The single currency was not created upon the idea of balanced growth and convergence of national economies, but upon the logic of maintaining economic indices at nearly equal nominal levels. Those indexes being public debt to GDP, long-term interest rates, budget deficit, exchange rate stability, which are encapsulated in the Stability and Growth Pact. This prevented the drafters of the single currency from taking into consideration the core issues of the real economy, which are productivity and competitiveness that start from a regional level.
The Stability and Growth Pact, in addressing only nominal indexes left aside an essential element of an optimal currency area and of an effective economic governance, which is the redistribution of income among euro member-states that would prove to be a preemptive measure in dealing with asymmetric shocks and crises within the eurozone. Thus the European Monetary Union (EMU), the framework of the single currency, failed from the outset to envisage the creation of mechanisms that would ensure a long-term convergence of national economies, which would safeguard the viability of the single currency itself.
European leaders created a monetary union, a single currency, without a coordinated fiscal policy (a fiscal union), thus leaving the euro open to serious shocks that would hit directly at this systemic flaw. This is the reason why the once two-speed eurozone has become two-tier, since national economies grew unequally, as the economies of the more efficient countries of European center were concentrating the surpluses of the eurozone, while the periphery was left with debt and the illusion of prosperity that came from the once cheap loans. That is the reason why we say that the surpluses of the North (Center) are the deficits of the South (Periphery).

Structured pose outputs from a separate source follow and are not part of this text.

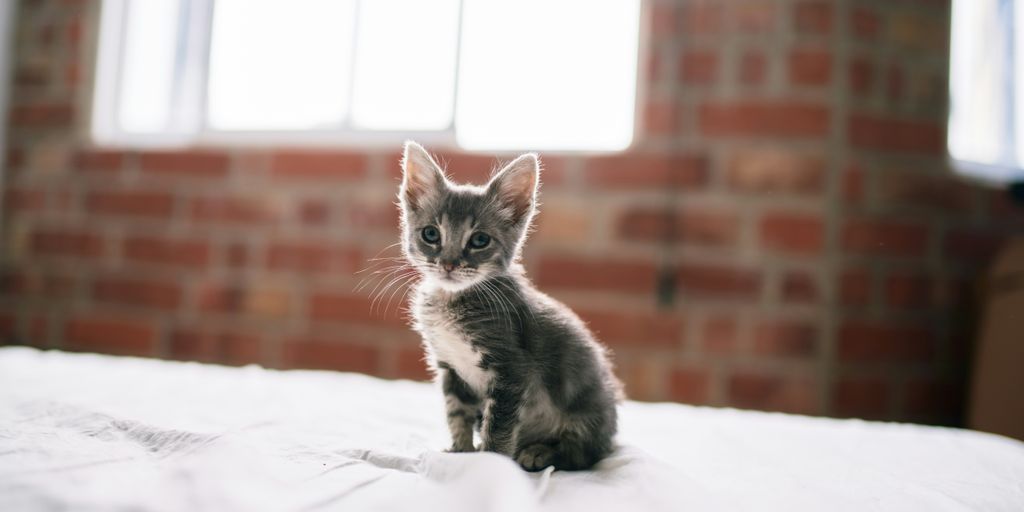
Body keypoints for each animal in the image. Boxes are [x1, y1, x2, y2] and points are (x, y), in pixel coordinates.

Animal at [397, 141, 622, 471]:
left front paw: (489, 462)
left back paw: (539, 452)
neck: (452, 301)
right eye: (431, 234)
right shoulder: (450, 368)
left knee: (583, 454)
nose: (449, 264)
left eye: (479, 240)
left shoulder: (512, 370)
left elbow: (499, 426)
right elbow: (457, 413)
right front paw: (461, 451)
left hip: (588, 405)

Failing to address the structural flaws of the euro, means failing to see the real problem, which is basically what happens today, since all European officials speak of the “Greek”, “Irish”, “Portuguese” crises, as if those are not related anyhow to the way that the single currency functions. That kind of approach, is made manifest in the bailout packages that are given to these countries, which do not aim at preventing defaults and bringing national economies back on track, but at buying precious time for German and French banks, who hold a considerable share of debt of the European South, so as to avoid a more generalized crisis. The bailouts are thus a means of indirectly financing German and French banks and minimizing loses.
These practices will not solve the problem. All they will do is accumulate more problems that go beyond the scope of economics into social and political spheres that will at some point erupt with unpleasant consequences for the EU architecture. For as long as the systemic flaws of the single currency are not touched upon, there will be no viable solution to the eurozone’s debt crisis.